Who among us could argue that after the crimes he committed, Dugan's lungs are worthy of the same air we breathe?
His crime stole almost an entire lifetime from an innocent girl, but not just that, it cost untold horror in her final hours, sentenced her family to inescapable grief and anguish. Her tragedy was not the only horror he bestowed, nor the only life he stole. And as psychologists testified, Dugan committed these atrocities with barely any emotion or remorse.
Talking to authorities, Dugan himself acknowledged years ago he had no right to live.
Who among us could disagree?
Capital punishment is a heavy and enigmatic tool of justice. We are not, by rule, reflexively opposed to it. There are certain crimes that seem so heinous, so offensive to the human senses, that it is hard to say justice is done without the eye being taken for the eye. And yet, for all its reforms, something disturbing and imperfect still haunts its implementation.
Consider the dispositions of some of the Chicago suburbs' most horrific crimes.
• In December 1978, Des Plaines 15-year-old Robert Piest disappeared on his mother's birthday after heading out to meet John Wayne Gacy about a contracting job. Piest became Gacy's 33rd and final victim. Ranging in ages from 14 to 22, most were sexually assaulted and tortured before they were killed, usually to be buried in the crawl space of his Norwood Park Township home. Gacy was sentenced to death. It was 14 more years before he was executed.
• In February 1983, Jeanine Nicarico was abducted from her home in Naperville, then raped and bludgeoned to death. Rolando Cruz of Wheaton was twice convicted and sentenced to death for the crime; Alejandro Hernandez of Aurora was convicted once and sentenced to death as well. After their ultimate exonerations, prosecutors turned to Dugan, who had offered in the mid-1980s to confess as part of a plea deal. With charges finally brought against him, Dugan pleaded guilty this summer without any sentencing agreement. Last week, a jury sentenced him to death.
• In January 1993, seven employees of a Brown's Chicken & Pasta restaurant were herded into a food locker during an armed robbery at closing and shot to death in a scene so terrifying that one of them vomited before his slaying. Two men finally were arrested. First Juan Luna in 2007 and then James Degorski this year were convicted. Each was sentenced to life in prison when their juries could not reach unanimous agreement on a death sentence.
• In November 1995, Fedell Caffey, 22, of Schaumburg shot pregnant Debra Evans in her apartment in Addison when she would not agree to sell her baby to former boyfriend Laverne Ward of Wheaton. Caffey and Ward then stabbed her 10-year-old daughter Samantha to death, and using scissors, cut Debra Evans' unborn baby from her womb. In the next 24 hours, they and Caffey's girlfriend Jacqueline Williams twice tried to kill Debra's 8-year-old son Joshua before finally cutting his throat in a third attempt and leaving the body in an alley. The three were arrested and convicted. Ward received a life sentence. Williams and Caffey were sentenced to death but their sentences later were reduced to life in prison as part of former Gov. George Ryan's blanket commutation of death row.

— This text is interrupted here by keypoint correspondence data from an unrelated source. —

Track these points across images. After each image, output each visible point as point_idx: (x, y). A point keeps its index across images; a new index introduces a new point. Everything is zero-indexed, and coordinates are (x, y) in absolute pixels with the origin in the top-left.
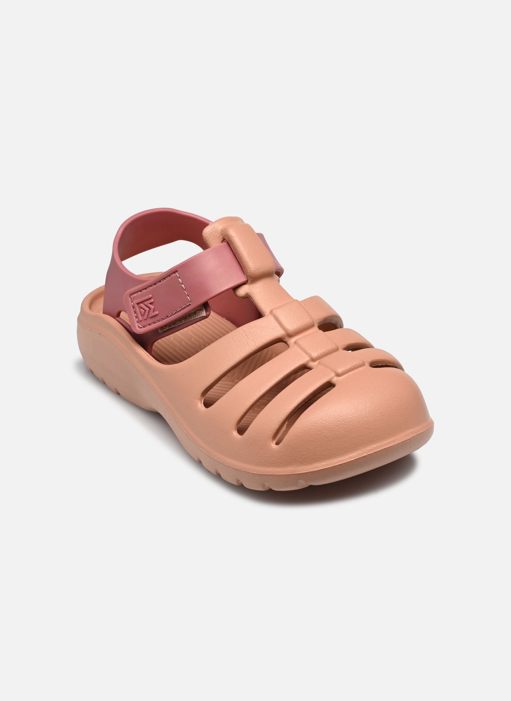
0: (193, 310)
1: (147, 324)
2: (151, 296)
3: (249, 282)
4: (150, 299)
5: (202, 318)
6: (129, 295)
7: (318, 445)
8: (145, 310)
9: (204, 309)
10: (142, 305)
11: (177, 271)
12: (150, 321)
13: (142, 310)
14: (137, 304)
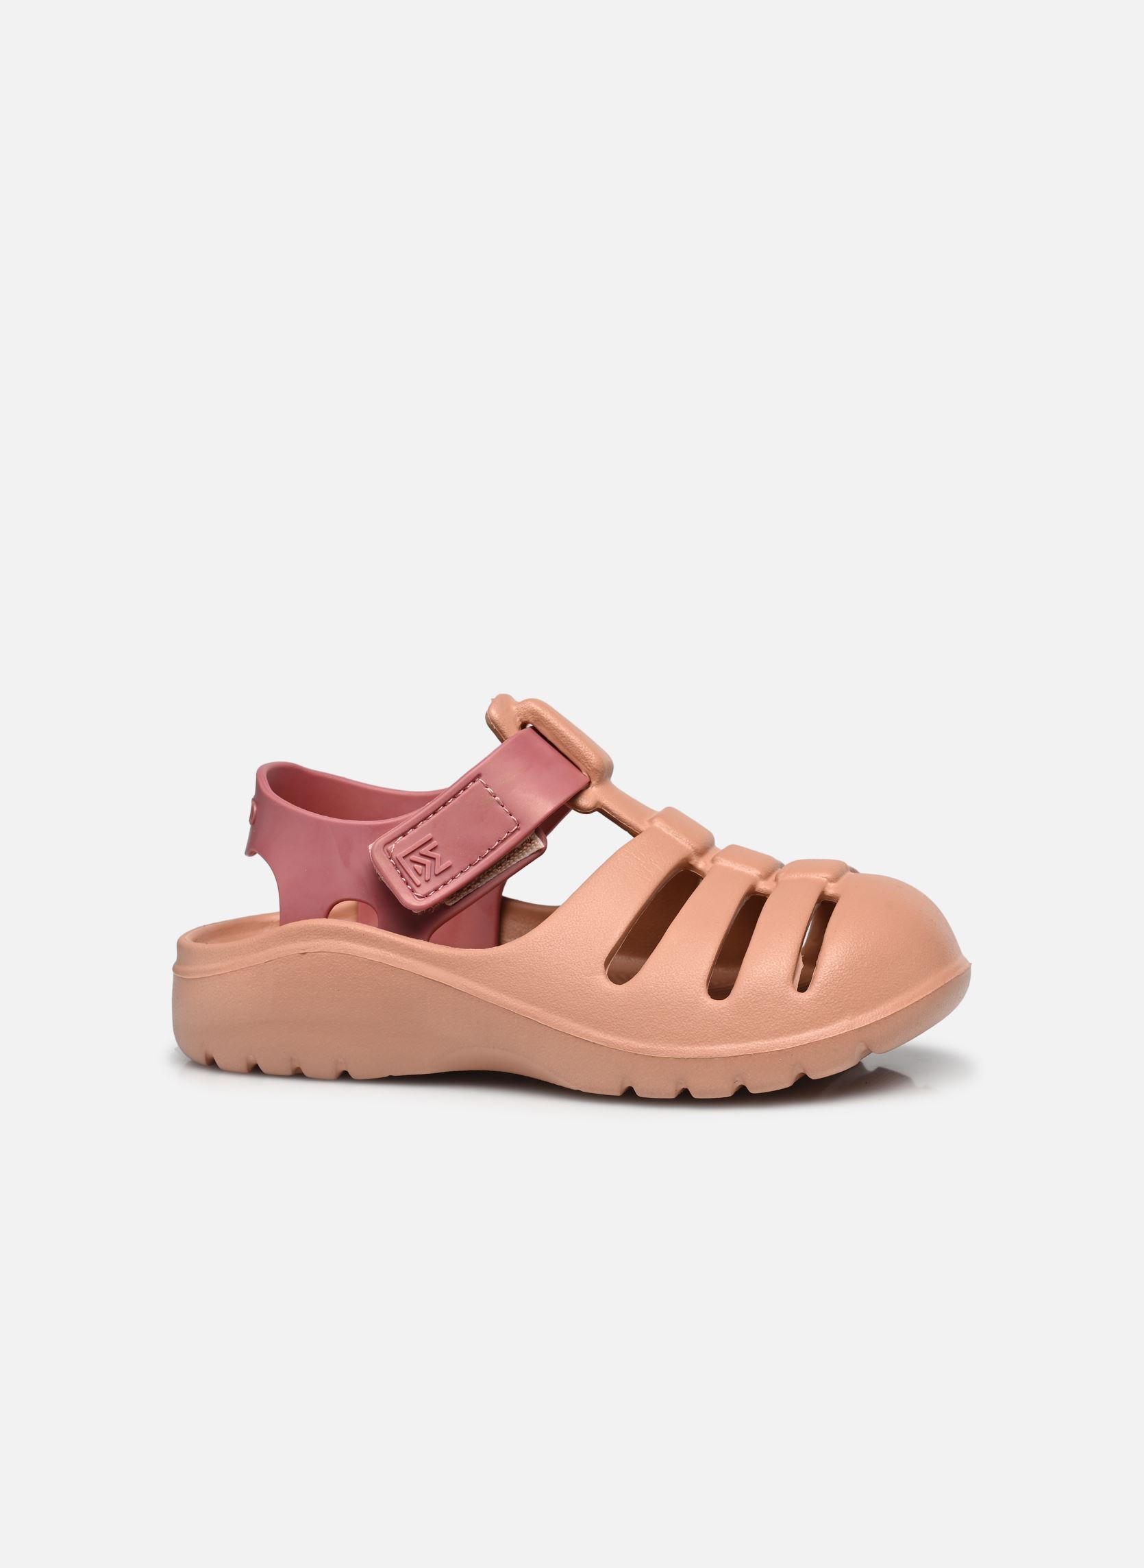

Four horrific cases, each involving unconscionable killers whose cold brutality surpasses our understanding.
Who among us can say that one deserves death while another merits life?
Who can deny that in these cases the difference between death and life comes down, frankly, to luck? One defendant drew a "good" jury and one did not. One defendant drew fortunate timing and one did not.
The answer is amorphous and troubling. The question is equally troubling, but clear: Who among us can say that this is equal and evenhanded justice?